Несмотря на то, что ребенок способен к интенсивному аутоэротическому удовлетворению, он, в то же время, сохраняет и даже усиливает эротическое отношение к внешним объектам. Колебания между аутоэротическим и объект-эротическим опытом являются сложным процессом, характерным для ранней эмоциональной жизни.

Как отмечалось выше, мы полагаем, что между аутоэротизмом и нарциссизмом нет четко очерченной границы. С другой стороны, так как нарциссизм считается несколько более поздним явлением, он совпадает с более развитым Эго, так что два вышеупомянутых состояния различаются относительно стадии личностного развития. Следовательно, нарциссическая фаза восприятия является более развитой, а принцип реальности более действенным. Это особенно важно, когда речь идет о внутренней реальности, например, фрустрации, исходящей от внутренних источников. Неблагоприятные внутренние стимулы не могут быть столь же легко отвергнуты и проецированы вовне, как на более ранней стадии. Способность к галлюцинаторному удовлетворению снижается и фрустрация ощутима острее, чем ранее, когда механизмы галлюцинации включались легче. Это, как я думаю, подкрепляет мнение о различии между аутоэротизмом и нарциссизмом, а также позволяет объяснить наблюдающуюся более высокую агрессивность нарциссических состояний по сравнению с аутоэротическими.

Тот факт, что по мере формирования Эго чувственное восприятие совершенствуется, а галлюцинаторное удовлетворение достигается труднее, не может повлиять на отношение ребенка к опыту фрустрации и на распределение либидинозных и агрессивных тенденций. Поскольку ребенок более подвержен фрустрации (из-за ослабления защитных галлюцинаций), возникает враждебность к объекту, воспринимаемому как причина болезненного состояния; и когда ребенок обращается к внутреннему объекту, он делает это под давлением неприятия внешнего объекта. Можно сказать, что в этом отношении различие между простым аутоэротическим удовлетворением и нарциссическим поведением состоит в том, что в первом случае обращение к «хорошему» внутреннему объекту и есть определяющая эмоция, а во втором — это уход от «плохого» внешнего объекта. Это подтверждается рядом наблюдений; в первом случае возврат к внешнему объекту происходит легче, нежели во втором. Данный подход может также объяснить трудности анализа нарциссических пациентов. Фрейд говорил о пределах аналитического воздействия, обусловленных, по-видимому, нарциссическим поведением.

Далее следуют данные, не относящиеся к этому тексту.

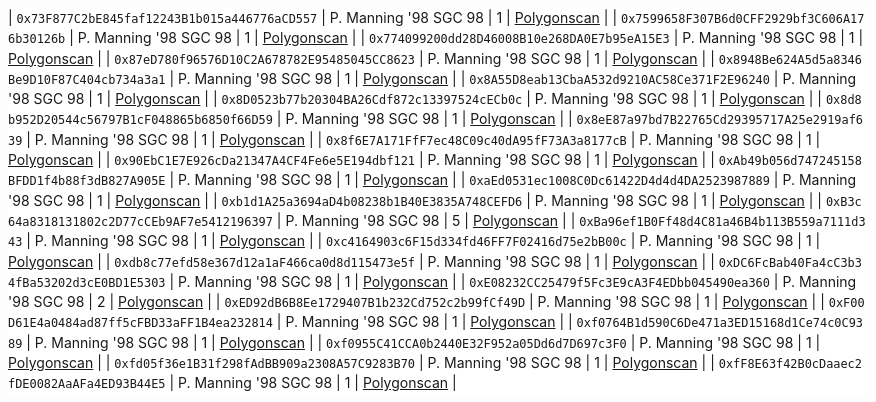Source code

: | `0x73F877C2bE845faf12243B1b015a446776aCD557` | P. Manning '98 SGC 98 | 1 | [Polygonscan](https://polygonscan.com/tx/0x26d23ea7dee250cfc8c49052c50cdad519696be59f85f08db879acbfcab9fdc5) |
| `0x7599658F307B6d0CFF2929bf3C606A176b30126b` | P. Manning '98 SGC 98 | 1 | [Polygonscan](https://polygonscan.com/tx/0xedfd17cdb74210b0485350dd0dda4bc2a87c28c3c3c482f4f87042c8fe4c6a3c) |
| `0x774099200dd28D46008B10e268DA0E7b95eA15E3` | P. Manning '98 SGC 98 | 1 | [Polygonscan](https://polygonscan.com/tx/0xe3ac221b3536d6e9407897761de760a3d4780eca00964f756954f529c32441d9) |
| `0x87eD780f96576D10C2A678782E95485045CC8623` | P. Manning '98 SGC 98 | 1 | [Polygonscan](https://polygonscan.com/tx/0x2e61af732725958e6b1df57205d232dfeabbe127e1db314589407834fbdffd43) |
| `0x8948Be624A5d5a8346Be9D10F87C404cb734a3a1` | P. Manning '98 SGC 98 | 1 | [Polygonscan](https://polygonscan.com/tx/0xba0fd96bb4a59ecf9cb70152c2ec7bdceea65efc2529ea2571adda7e413bfa3b) |
| `0x8A55D8eab13CbaA532d9210AC58Ce371F2E96240` | P. Manning '98 SGC 98 | 1 | [Polygonscan](https://polygonscan.com/tx/0xf56a2c70294d30cbd1572335f8ddedf51467912c33857f274193a7f30b352e05) |
| `0x8D0523b77b20304BA26Cdf872c13397524cECb0c` | P. Manning '98 SGC 98 | 1 | [Polygonscan](https://polygonscan.com/tx/0x560360713f8b6b01ea1368bc51fe081a6624f86c12709d24f4c55f796f0a08cd) |
| `0x8d8b952D20544c56797B1cF048865b6850f66D59` | P. Manning '98 SGC 98 | 1 | [Polygonscan](https://polygonscan.com/tx/0x4546fbd236d73861f61d6a4fd7b402905aad494d7f8d7bf7e6602c1cbc7e7940) |
| `0x8eE87a97bd7B22765Cd29395717A25e2919af639` | P. Manning '98 SGC 98 | 1 | [Polygonscan](https://polygonscan.com/tx/0x10fde02fb9d93450a719cea733fa2b279d0825fee4bb753e24d76e640b331d57) |
| `0x8f6E7A171FfF7ec48C09c40dA95fF73A3a8177cB` | P. Manning '98 SGC 98 | 1 | [Polygonscan](https://polygonscan.com/tx/0xe3830182f62605397475a9b2a1e8d930ff1833b54c697aff3cb097de356ee9e2) |
| `0x90EbC1E7E926cDa21347A4CF4Fe6e5E194dbf121` | P. Manning '98 SGC 98 | 1 | [Polygonscan](https://polygonscan.com/tx/0x28dc4b2fb9cfe02674db966972a972e1bca5048546499d93f0d76ac1765db626) |
| `0xAb49b056d747245158BFDD1f4b88f3dB827A905E` | P. Manning '98 SGC 98 | 1 | [Polygonscan](https://polygonscan.com/tx/0x00fba12b1d0658db40a7e41123d1fa12f86357c49e019a6602dbcaf41c8b3ba2) |
| `0xaEd0531ec1008C0Dc61422D4d4d4DA2523987889` | P. Manning '98 SGC 98 | 1 | [Polygonscan](https://polygonscan.com/tx/0x0733983ce5e7fbd431751aa7863f13a522217fdf9d157851a0b044f7252b8ba8) |
| `0xb1d1A25a3694aD4b08238b1B40E3835A748CEFD6` | P. Manning '98 SGC 98 | 1 | [Polygonscan](https://polygonscan.com/tx/0xa628af0d15458e7514e2c28dc2b5b2f476c43a5141ccb6fdbf5ecd573a29a208) |
| `0xB3c64a8318131802c2D77cCEb9AF7e5412196397` | P. Manning '98 SGC 98 | 5 | [Polygonscan](https://polygonscan.com/tx/0x50bdb53831536de0489eb21c071d16652665ae178d48eaed7ca532c811030691) |
| `0xBa96ef1B0Ff48d4C81a46B4b113B559a7111d343` | P. Manning '98 SGC 98 | 1 | [Polygonscan](https://polygonscan.com/tx/0x841f940202e569dd5888737e955c86e6fda759117ee2c751819f1560b2ae7bf6) |
| `0xc4164903c6F15d334fd46FF7F02416d75e2bB00c` | P. Manning '98 SGC 98 | 1 | [Polygonscan](https://polygonscan.com/tx/0x74550b8cfeb51d35d3e8eefac529427263f8242eb0c43efcbacf9cd4495aba83) |
| `0xdb8c77efd58e367d12a1aF466ca0d8d115473e5f` | P. Manning '98 SGC 98 | 1 | [Polygonscan](https://polygonscan.com/tx/0xd69f9704a6ca1f987f887ffdd19105711d064e14ff837ad38c192472bb6d9f19) |
| `0xDC6FcBab40Fa4cC3b34fBa53202d3cE0BD1E5303` | P. Manning '98 SGC 98 | 1 | [Polygonscan](https://polygonscan.com/tx/0xf1349d8827f7fb5787d6c9c33aa45697d22fd671136ba66d3fda352057d903b0) |
| `0xE08232CC25479f5Fc3E9cA3F4EDbb045490ea360` | P. Manning '98 SGC 98 | 2 | [Polygonscan](https://polygonscan.com/tx/0x20691be276a1abf51c4238d24089a796b2fb69a1289f6c49f56c0ff2053432e9) |
| `0xED92dB6B8Ee1729407B1b232Cd752c2b99fCf49D` | P. Manning '98 SGC 98 | 1 | [Polygonscan](https://polygonscan.com/tx/0x47dfc977f897b2dab00e8a3c6ca069f75a3abcb35c2f2b12b3eef1dfeb60ab15) |
| `0xF00D61E4a0484ad87ff5cFBD33aFF1B4ea232814` | P. Manning '98 SGC 98 | 1 | [Polygonscan](https://polygonscan.com/tx/0x2a8dc2fd075d1ea01bc42c748f9f51dc4eec0f9bbfffa83c9324c675aeb911c0) |
| `0xf0764B1d590C6De471a3ED15168d1Ce74c0C9389` | P. Manning '98 SGC 98 | 1 | [Polygonscan](https://polygonscan.com/tx/0x10b80cc29dae4ea6f26977d242e4a02411ca83564cdd696be6661ffd04dc5c93) |
| `0xf0955C41CCA0b2440E32F952a05Dd6d7D697c3F0` | P. Manning '98 SGC 98 | 1 | [Polygonscan](https://polygonscan.com/tx/0x8aec77c5beefdda0eb64dcad70502e19d349184dac64594217e35cea36d90d45) |
| `0xfd05f36e1B31f298fAdBB909a2308A57C9283B70` | P. Manning '98 SGC 98 | 1 | [Polygonscan](https://polygonscan.com/tx/0x57370dac8f46a6ab3d5121e91fd18ac620e487e05cbf3512a4e92c5ac78464f8) |
| `0xfF8E63f42B0cDaaec2fDE0082AaAFa4ED93B44E5` | P. Manning '98 SGC 98 | 1 | [Polygonscan](https://polygonscan.com/tx/0x85d852bf353acbaddefb7aec962b218683eb828f0556aa884d194177604b7d05) |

Понимание взаимосвязи между внутренними и внешними объектами, сложного эмоционального отношения ненависти и беспокойства к внешнему объекту и неустойчивого отношения к внутреннему, когда оно проистекает по преимуществу из ненависти к внешнему, открывает подходы к анализу нарциссических состояний.

Важно, что при нарциссизме отношение к внутреннему объекту вторично. Как отмечалось выше, при нарциссизме движение к внутреннему объекту (кормящей груди) — это, в принципе, движение от внешнего объекта. Поскольку, однако, механизмы отрицания и расщепления менее эффективны на этой стадии более развитого Эго и чувства реальности, ненависть и страх, порожденные фрустрацией от внешнего объекта, частично переносится на отношение к внутреннему, и инициируют компенсационные процессы относительно внешнего — реактивное усиление либидинозного катексиса.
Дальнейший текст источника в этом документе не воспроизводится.